Only the lines from the one containing "поочерёдно. Каждое перескакивание нуждается" through the end of the data belong in the answer; reproduce them exactly.

Task material>
• • • • •
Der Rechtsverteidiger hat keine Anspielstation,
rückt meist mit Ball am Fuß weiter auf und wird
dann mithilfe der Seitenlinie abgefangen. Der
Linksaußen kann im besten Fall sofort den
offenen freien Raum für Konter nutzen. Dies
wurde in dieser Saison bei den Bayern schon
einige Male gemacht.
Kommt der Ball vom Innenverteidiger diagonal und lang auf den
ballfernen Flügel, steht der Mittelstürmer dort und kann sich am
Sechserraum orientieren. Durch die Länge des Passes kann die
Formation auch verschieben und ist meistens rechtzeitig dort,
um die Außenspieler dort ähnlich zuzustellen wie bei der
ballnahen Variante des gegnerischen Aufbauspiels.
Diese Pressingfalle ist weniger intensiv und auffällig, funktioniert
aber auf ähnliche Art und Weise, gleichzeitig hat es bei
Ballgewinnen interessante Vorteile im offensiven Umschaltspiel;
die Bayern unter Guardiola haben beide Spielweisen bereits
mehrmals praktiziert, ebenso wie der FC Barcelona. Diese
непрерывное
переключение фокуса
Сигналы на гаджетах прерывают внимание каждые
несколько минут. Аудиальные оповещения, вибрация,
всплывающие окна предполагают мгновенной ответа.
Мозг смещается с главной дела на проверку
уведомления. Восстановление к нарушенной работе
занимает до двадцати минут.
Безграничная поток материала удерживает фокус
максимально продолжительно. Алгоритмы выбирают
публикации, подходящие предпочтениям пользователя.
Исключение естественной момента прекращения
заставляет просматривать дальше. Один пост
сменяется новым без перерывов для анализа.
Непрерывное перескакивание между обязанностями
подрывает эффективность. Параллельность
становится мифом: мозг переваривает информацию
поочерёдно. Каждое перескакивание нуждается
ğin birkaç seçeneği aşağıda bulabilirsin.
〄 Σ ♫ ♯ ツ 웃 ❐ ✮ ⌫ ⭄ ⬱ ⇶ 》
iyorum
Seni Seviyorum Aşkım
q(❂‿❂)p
• • • • •
Solution to this task>
поочерёдно. Каждое перескакивание нуждается
ğin birkaç seçeneği aşağıda bulabilirsin.
〄 Σ ♫ ♯ ツ 웃 ❐ ✮ ⌫ ⭄ ⬱ ⇶ 》
iyorum
Seni Seviyorum Aşkım
q(❂‿❂)p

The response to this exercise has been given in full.